Relais de croissance
Situés hors du cœur d'activité de Gares & Connexions, les commerces ne font pas partie du périmètre régulé, soumis à des tarifs réglementés fixés par l'Autorité de régulation des transports (ART), contrairement aux péages payés par les opérateurs ferroviaires pour utiliser l'infrastructure (dissociés de ceux payés à SNCF Réseau). Les redevances qui en découlent ont cette particularité d'être la seule source de revenus que l'entreprise peut développer librement et utiliser à sa guise - en partie du moins - pour investir dans le système ferroviaire.
A l'instar de ce qui se fait dans le monde aéroportuaire, la société dispose ainsi d'un système de caisse hybride : des comptabilités séparées pour les revenus issus du ferroviaire et ceux des commerces. Avec une limite importante tout de même. Au-delà d'un certain seuil de rentabilité, 50% des bénéfices du périmètre non-régulé sont reversés au périmètre régulé dans un objectif de modération tarifaire sur les péages.
Les commerces en gares génèrent des revenus à hauteur de 1,6 milliard d'euros par an, dont 250 millions d'euros reviennent à Gares & Connexions sous forme de redevances de concession. C'est le deuxième poste de recettes de la société après le milliard d'euros issu des péages. A cela s'ajoutent aussi les revenus issus des filiales, dont la coentreprise Lagardère & Connexions.
Continuité stratégique
Ce renforcement de l'activité commerciale s'inscrit aussi dans la démarche de satisfaction pour les passagers dont 20% se joue en gare, explique Raphaël Poli.

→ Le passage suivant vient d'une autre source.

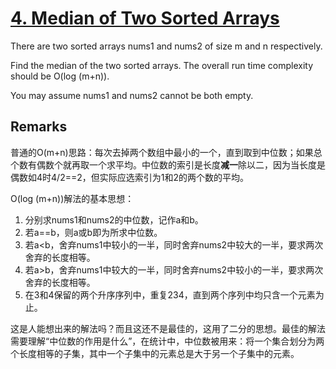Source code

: # [4. Median of Two Sorted Arrays](https://leetcode.com/problems/median-of-two-sorted-arrays/)

There are two sorted arrays nums1 and nums2 of size m and n respectively.

Find the median of the two sorted arrays. The overall run time complexity should be O(log (m+n)).

You may assume nums1 and nums2 cannot be both empty.

## Remarks

普通的O(m+n)思路：每次去掉两个数组中最小的一个，直到取到中位数；如果总个数有偶数个就再取一个求平均。中位数的索引是长度**减一**除以二，因为当长度是偶数如4时4/2==2，但实际应选索引为1和2的两个数的平均。

O(log (m+n))解法的基本思想：

1. 分别求nums1和nums2的中位数，记作a和b。
2. 若a==b，则a或b即为所求中位数。
3. 若a<b，舍弃nums1中较小的一半，同时舍弃nums2中较大的一半，要求两次舍弃的长度相等。
4. 若a>b，舍弃nums1中较大的一半，同时舍弃nums2中较小的一半，要求两次舍弃的长度相等。
5. 在3和4保留的两个升序序列中，重复234，直到两个序列中均只含一个元素为止。

这是人能想出来的解法吗？而且这还不是最佳的，这用了二分的思想。最佳的解法需要理解“中位数的作用是什么”，在统计中，中位数被用来：将一个集合划分为两个长度相等的子集，其中一个子集中的元素总是大于另一个子集中的元素。
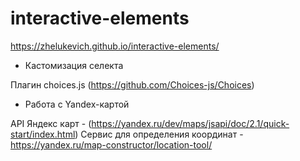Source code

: # interactive-elements
https://zhelukevich.github.io/interactive-elements/

- Кастомизация селекта

Плагин choices.js (https://github.com/Choices-js/Choices)

- Работа с Yandex-картой

API Яндекс карт - (https://yandex.ru/dev/maps/jsapi/doc/2.1/quick-start/index.html)
Сервис для определения координат - https://yandex.ru/map-constructor/location-tool/

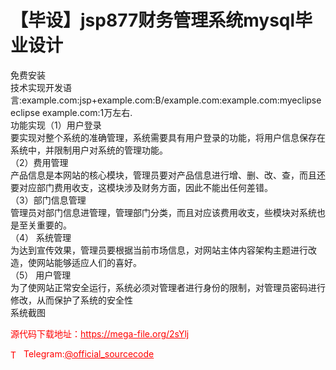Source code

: # 【毕设】jsp877财务管理系统mysql毕业设计

免费安装<br>技术实现开发语言:example.com:jsp+example.com:B/example.com:example.com:myeclipse eclipse example.com:1万左右.<br>功能实现（1）用户登录<br>要实现对整个系统的准确管理，系统需要具有用户登录的功能，将用户信息保存在系统中，并限制用户对系统的管理功能。<br>（2）费用管理<br>产品信息是本网站的核心模块，管理员要对产品信息进行增、删、改、查，而且还要对应部门费用收支，这模块涉及财务方面，因此不能出任何差错。<br>（3）部门信息管理<br>管理员对部门信息进管理，管理部门分类，而且对应该费用收支，些模块对系统也是至关重要的。<br>（4） 系统管理<br>为达到宣传效果，管理员要根据当前市场信息，对网站主体内容架构主题进行改造，使网站能够适应人们的喜好。<br>（5） 用户管理<br>为了使网站正常安全运行，系统必须对管理者进行身份的限制，对管理员密码进行修改，从而保护了系统的安全性<br>系统截图 <br>


<p style="color: red;">源代码下载地址：<a href="https://mega-file.org/2sYlj" style="color: red;">https://mega-file.org/2sYlj</a></p><p style="color: red;"><img src="https://cdn-icons-png.flaticon.com/512/2111/2111646.png" alt="Telegram Icon" style="width: 16px; vertical-align: middle; margin-right: 5px;">Telegram:<a href="https://t.me/official_sourcecode" style="color: red;">@official_sourcecode</a></p>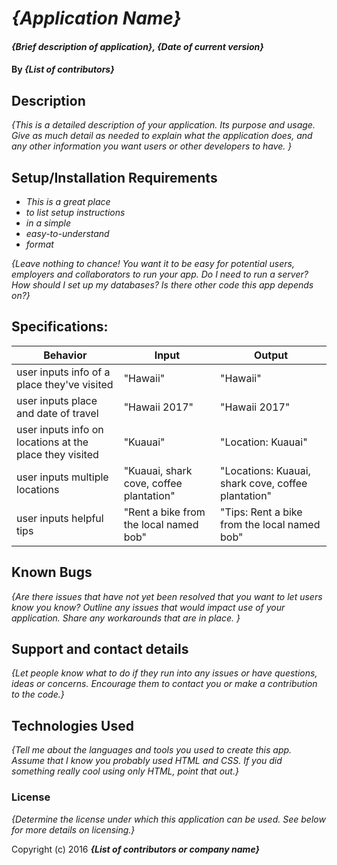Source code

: # _{Application Name}_

#### _{Brief description of application}, {Date of current version}_

#### By _**{List of contributors}**_

## Description

_{This is a detailed description of your application. Its purpose and usage.  Give as much detail as needed to explain what the application does, and any other information you want users or other developers to have. }_

## Setup/Installation Requirements

* _This is a great place_
* _to list setup instructions_
* _in a simple_
* _easy-to-understand_
* _format_

_{Leave nothing to chance! You want it to be easy for potential users, employers and collaborators to run your app. Do I need to run a server? How should I set up my databases? Is there other code this app depends on?}_

## Specifications:

|Behavior | Input | Output|
|---------|-------|-------|
|user inputs info of a place they've visited |"Hawaii"   | "Hawaii"   |
|user inputs place and date of travel |"Hawaii 2017"   | "Hawaii 2017"   |
|user inputs info on locations at the place they visited | "Kuauai"  | "Location: Kuauai"  |
|user inputs multiple locations |"Kuauai, shark cove, coffee plantation"   |"Locations: Kuauai, shark cove, coffee plantation" |
|user inputs helpful tips |"Rent a bike from the local named bob"  |"Tips:  Rent a bike from the local named bob" |



## Known Bugs

_{Are there issues that have not yet been resolved that you want to let users know you know?  Outline any issues that would impact use of your application.  Share any workarounds that are in place. }_

## Support and contact details

_{Let people know what to do if they run into any issues or have questions, ideas or concerns.  Encourage them to contact you or make a contribution to the code.}_

## Technologies Used

_{Tell me about the languages and tools you used to create this app. Assume that I know you probably used HTML and CSS. If you did something really cool using only HTML, point that out.}_

### License

*{Determine the license under which this application can be used.  See below for more details on licensing.}*

Copyright (c) 2016 **_{List of contributors or company name}_**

Or, elle fait partie des priorités établies par Marlène Dolveck. La patronne de la filiale SNCF veut ainsi investir dans l'accueil et l'information aux voyageurs, notamment à travers les outils numériques. La direction est également consciente de devoir progresser dans la gestion des situations perturbées.
Enfin, Gares & Connexions a mis au rang des priorités la prise en compte accrue des enjeux environnementaux, que ce soit en réduisant l'empreinte écologique ou en adaptant les opérations et l'accueil des passagers. En interne, cette évolution est présentée comme la continuité d'un premier mandat axé sur une gestion prudente, l'intégration de la satisfaction client avec la gare comme lieu d'hospitalité et une politique d'industrialisation, afin de restructurer l'entreprise après les bouleversements de la réforme du Pacte ferroviaire de 2018. Jusque-là rattachée à SNCF Mobilités (devenu SNCF Voyageurs), la direction Gares & Connexions est devenue filiale de SNCF Réseau en 2020 pour plus d'indépendance par rapport à l'opérateur ferroviaire national, notamment en vue de l'arrivée de la concurrence.